● **EXERCISE AIM**
Return the listing below exactly. Leave its pictures out.

*** Block opens ***

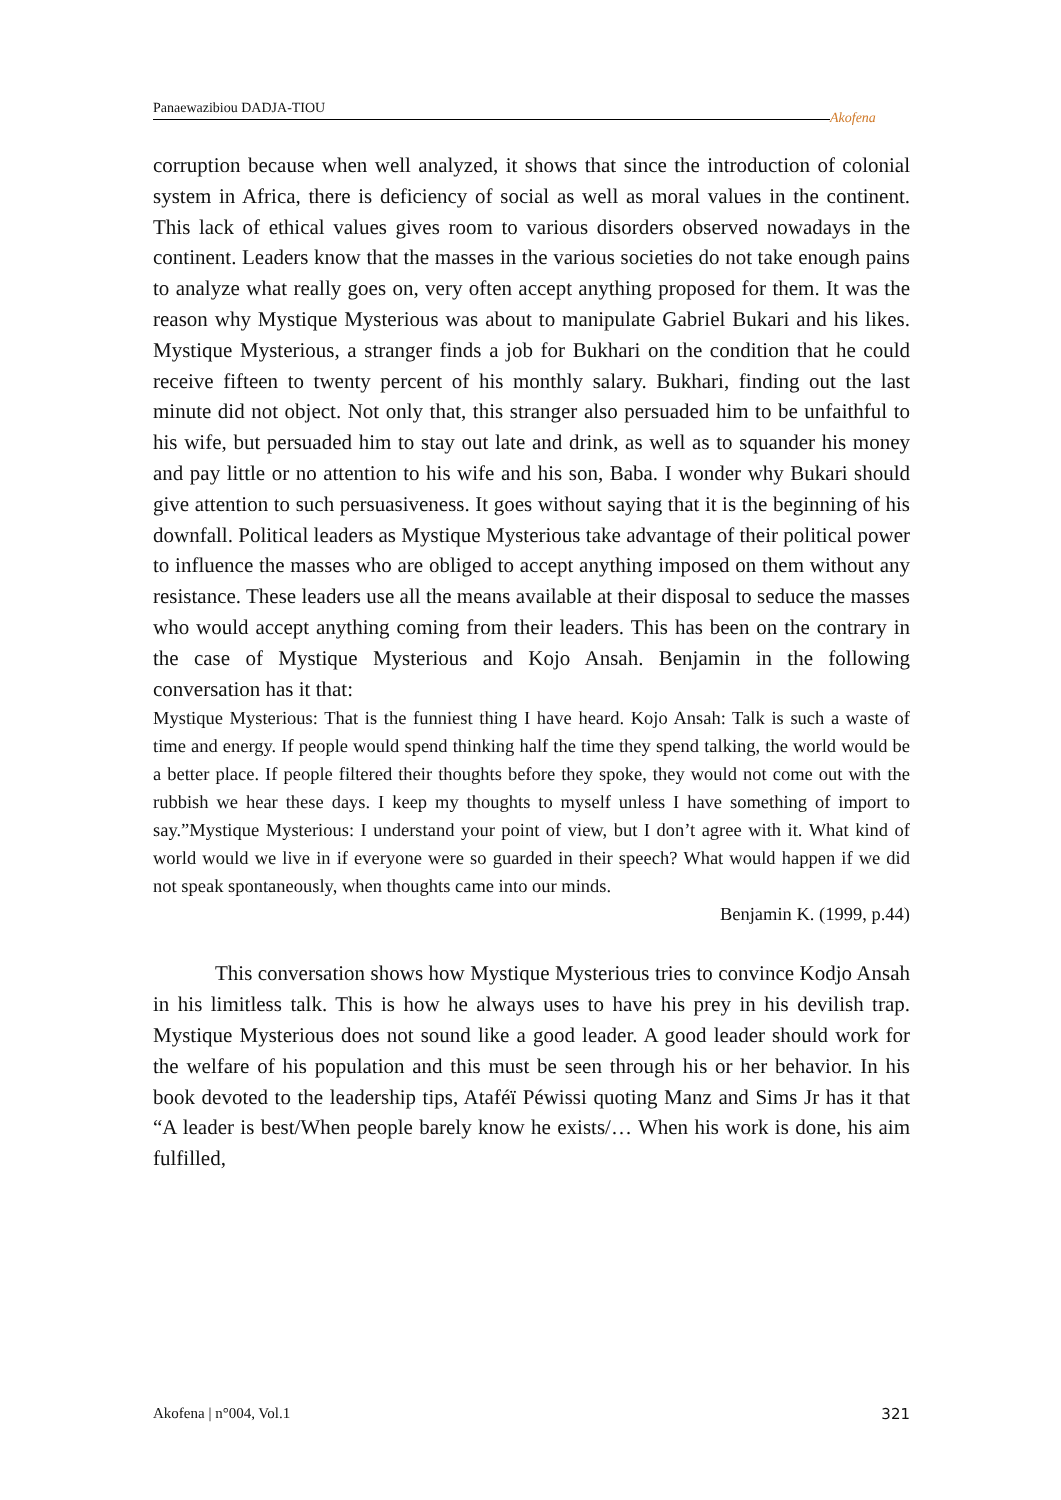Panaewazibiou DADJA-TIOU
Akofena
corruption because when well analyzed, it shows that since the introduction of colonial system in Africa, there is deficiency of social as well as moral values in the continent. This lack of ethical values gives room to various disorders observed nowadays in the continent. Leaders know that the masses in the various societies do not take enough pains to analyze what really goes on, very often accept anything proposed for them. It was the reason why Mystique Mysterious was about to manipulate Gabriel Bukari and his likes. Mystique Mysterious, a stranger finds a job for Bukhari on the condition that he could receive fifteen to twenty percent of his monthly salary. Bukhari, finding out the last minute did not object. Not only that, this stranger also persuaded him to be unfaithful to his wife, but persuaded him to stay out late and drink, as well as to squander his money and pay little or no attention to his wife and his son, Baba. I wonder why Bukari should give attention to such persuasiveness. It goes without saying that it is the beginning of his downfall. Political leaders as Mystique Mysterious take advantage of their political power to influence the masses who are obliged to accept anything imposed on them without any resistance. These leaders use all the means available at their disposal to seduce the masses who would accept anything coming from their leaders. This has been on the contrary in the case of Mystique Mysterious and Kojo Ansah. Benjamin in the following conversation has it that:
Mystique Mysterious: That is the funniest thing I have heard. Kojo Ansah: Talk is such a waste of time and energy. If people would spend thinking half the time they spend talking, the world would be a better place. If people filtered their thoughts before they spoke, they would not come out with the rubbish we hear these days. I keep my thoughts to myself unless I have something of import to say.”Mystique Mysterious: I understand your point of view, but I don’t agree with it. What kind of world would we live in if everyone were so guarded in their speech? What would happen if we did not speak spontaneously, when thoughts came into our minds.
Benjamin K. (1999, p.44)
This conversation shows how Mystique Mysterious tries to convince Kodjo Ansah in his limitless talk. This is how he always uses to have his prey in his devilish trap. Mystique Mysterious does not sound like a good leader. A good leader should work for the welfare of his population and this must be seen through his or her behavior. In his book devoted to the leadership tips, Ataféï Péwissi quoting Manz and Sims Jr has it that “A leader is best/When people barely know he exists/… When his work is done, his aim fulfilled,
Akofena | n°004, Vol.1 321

*** Block closes ***

● **EXERCISE RESULT**
Panaewazibiou DADJA-TIOU
Akofena
corruption because when well analyzed, it shows that since the introduction of colonial system in Africa, there is deficiency of social as well as moral values in the continent. This lack of ethical values gives room to various disorders observed nowadays in the continent. Leaders know that the masses in the various societies do not take enough pains to analyze what really goes on, very often accept anything proposed for them. It was the reason why Mystique Mysterious was about to manipulate Gabriel Bukari and his likes. Mystique Mysterious, a stranger finds a job for Bukhari on the condition that he could receive fifteen to twenty percent of his monthly salary. Bukhari, finding out the last minute did not object. Not only that, this stranger also persuaded him to be unfaithful to his wife, but persuaded him to stay out late and drink, as well as to squander his money and pay little or no attention to his wife and his son, Baba. I wonder why Bukari should give attention to such persuasiveness. It goes without saying that it is the beginning of his downfall. Political leaders as Mystique Mysterious take advantage of their political power to influence the masses who are obliged to accept anything imposed on them without any resistance. These leaders use all the means available at their disposal to seduce the masses who would accept anything coming from their leaders. This has been on the contrary in the case of Mystique Mysterious and Kojo Ansah. Benjamin in the following conversation has it that:
Mystique Mysterious: That is the funniest thing I have heard. Kojo Ansah: Talk is such a waste of time and energy. If people would spend thinking half the time they spend talking, the world would be a better place. If people filtered their thoughts before they spoke, they would not come out with the rubbish we hear these days. I keep my thoughts to myself unless I have something of import to say.”Mystique Mysterious: I understand your point of view, but I don’t agree with it. What kind of world would we live in if everyone were so guarded in their speech? What would happen if we did not speak spontaneously, when thoughts came into our minds.
Benjamin K. (1999, p.44)
This conversation shows how Mystique Mysterious tries to convince Kodjo Ansah in his limitless talk. This is how he always uses to have his prey in his devilish trap. Mystique Mysterious does not sound like a good leader. A good leader should work for the welfare of his population and this must be seen through his or her behavior. In his book devoted to the leadership tips, Ataféï Péwissi quoting Manz and Sims Jr has it that “A leader is best/When people barely know he exists/… When his work is done, his aim fulfilled,
Akofena | n°004, Vol.1 321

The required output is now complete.